#### HOW TO COMPLETE THIS TASK:
Across the records, how many lines contain "Documentation"? Answer with the number alone.

#### Records from a dataset:

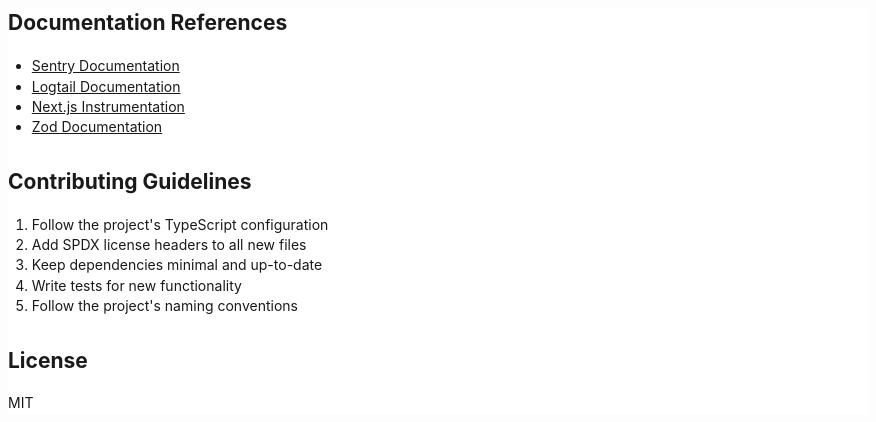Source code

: ## Documentation References

- [Sentry Documentation](https://docs.sentry.io/platforms/javascript/guides/nextjs/)
- [Logtail Documentation](https://betterstack.com/docs/logs/javascript/)
- [Next.js Instrumentation](https://nextjs.org/docs/app/building-your-application/optimizing/instrumentation)
- [Zod Documentation](https://zod.dev/)

## Contributing Guidelines

1. Follow the project's TypeScript configuration
2. Add SPDX license headers to all new files
3. Keep dependencies minimal and up-to-date
4. Write tests for new functionality
5. Follow the project's naming conventions

## License

MIT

#### ANSWER TO THIS EXERCISE:
4